- Codrul Nou
- Coordinates: 47°32′50″N 28°34′40″E﻿ / ﻿47.5472222222°N 28.5777777778°E
- Country: Moldova
- District: Telenești District

Government
- • Mayor / Primar: Ion Albu (PAS)

Population (2014 census)
- • Total: 627
- Time zone: UTC+2 (EET)
- • Summer (DST): UTC+3 (EEST)
- Postal code: MD-5834

= Codrul Nou =

Codrul Nou is a village in Telenești District, Moldova.

The village of Codrul Nou was established in 1925. The town is located between the Răut and Sagala rivers, near the highway coming from Chisinau through Orhei.
According to the 2004 census data, the village population was 698 people, of which 50.72% - men and 49.28% - women.
Ethnic population structure in the village: 96.99% - Moldovans (Romanians), 2.01% - Ukrainians, 0.72% - Russians, 0.29% - other ethnicities.

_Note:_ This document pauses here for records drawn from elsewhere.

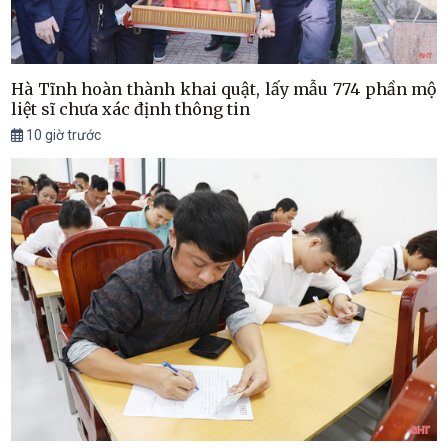
Hà Tĩnh hoàn thành khai quật, lấy mẫu 774 phần mộ
liệt sĩ chưa xác định thông tin
10 giờ trước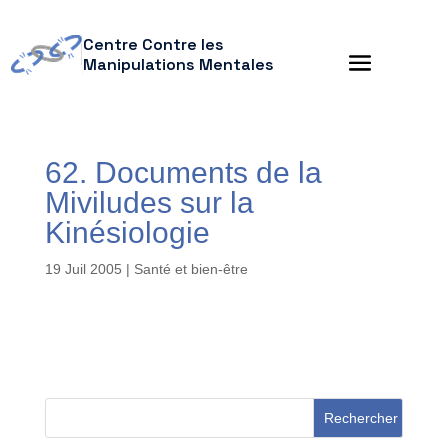
Centre Contre les
Manipulations Mentales
62. Documents de la
Miviludes sur la
Kinésiologie
19 Juil 2005
|
Santé et bien-être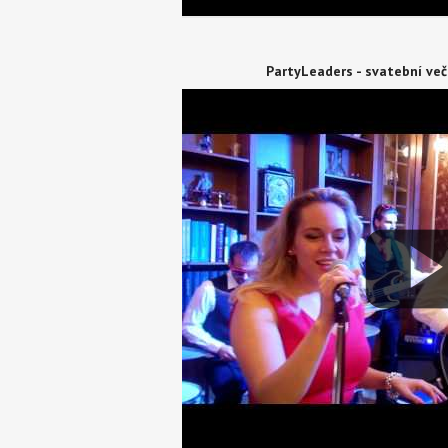
PartyLeaders - svatební več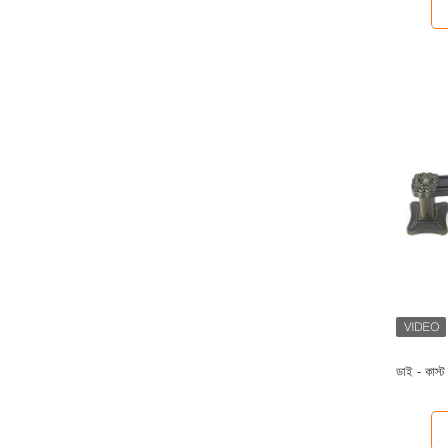
ডাই - কাস্ট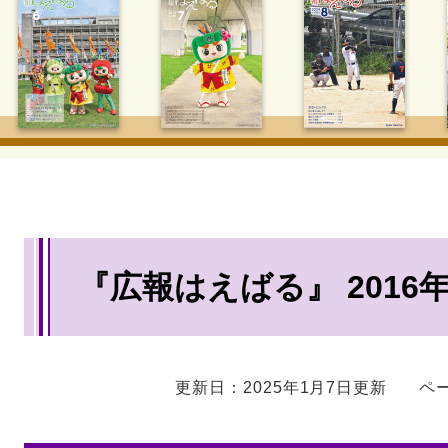
本
『広報はえばる』 2016
文
更新日：2025年1月7日更新
ペー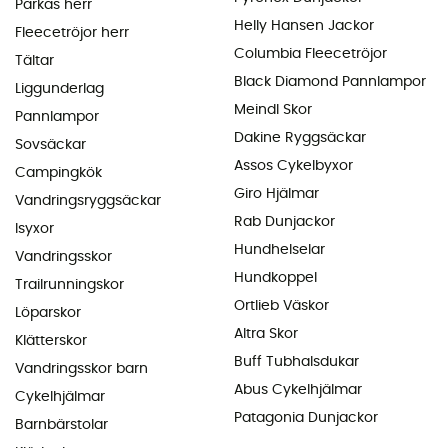
Parkas herr
Helly Hansen Jackor
Fleecetröjor herr
Columbia Fleecetröjor
Tältar
Black Diamond Pannlampor
Liggunderlag
Meindl Skor
Pannlampor
Dakine Ryggsäckar
Sovsäckar
Assos Cykelbyxor
Campingkök
Giro Hjälmar
Vandringsryggsäckar
Rab Dunjackor
Isyxor
Hundhelselar
Vandringsskor
Hundkoppel
Trailrunningskor
Ortlieb Väskor
Löparskor
Altra Skor
Klätterskor
Buff Tubhalsdukar
Vandringsskor barn
Abus Cykelhjälmar
Cykelhjälmar
Patagonia Dunjackor
Barnbärstolar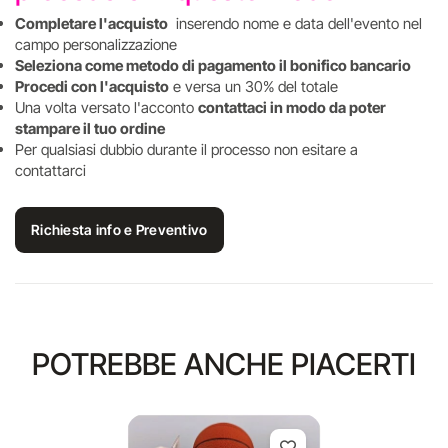
Completare l'acquisto
inserendo nome e data dell'evento nel
campo personalizzazione
Seleziona come metodo di pagamento il bonifico bancario
Procedi con l'acquisto
e versa un 30% del totale
Una volta versato l'acconto
contattaci in modo da poter
stampare il tuo ordine
Per qualsiasi dubbio durante il processo non esitare a
contattarci
Richiesta info e Preventivo
POTREBBE ANCHE PIACERTI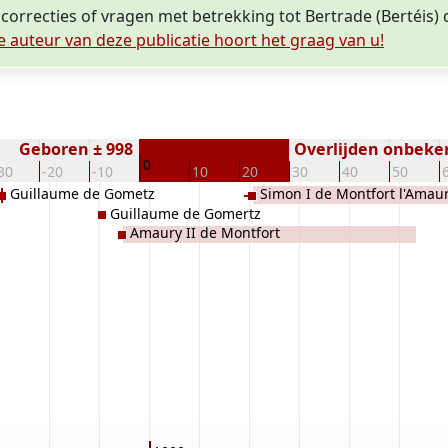
 correcties of vragen met betrekking tot Bertrade (Bertéis
e auteur van deze publicatie hoort het graag van u!
Geboren ± 998
Overlijden onbeke
0
30
-20
-10
10
20
30
40
50
Guillaume de Gometz
Simon I de Montfort l'Amau
Guillaume de Gomertz
Amaury II de Montfort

In the village of Codrul Nou, 214 households were registered at the 2004 census, and the average size of a household was 3.3 persons.

At the local elections in 2019, the people of Codru Nou village confirmed, by their vote for the representative of
the Party for Action and Solidarity (PAS) - Mr. Ion Albu, their aspirations for a functional Democracy, for a Fair Justice and the pro-European Vector.

Now, the administration of the village Codru Nou is open and predisposed for International Collaborates in Agriculture, Social Services and others.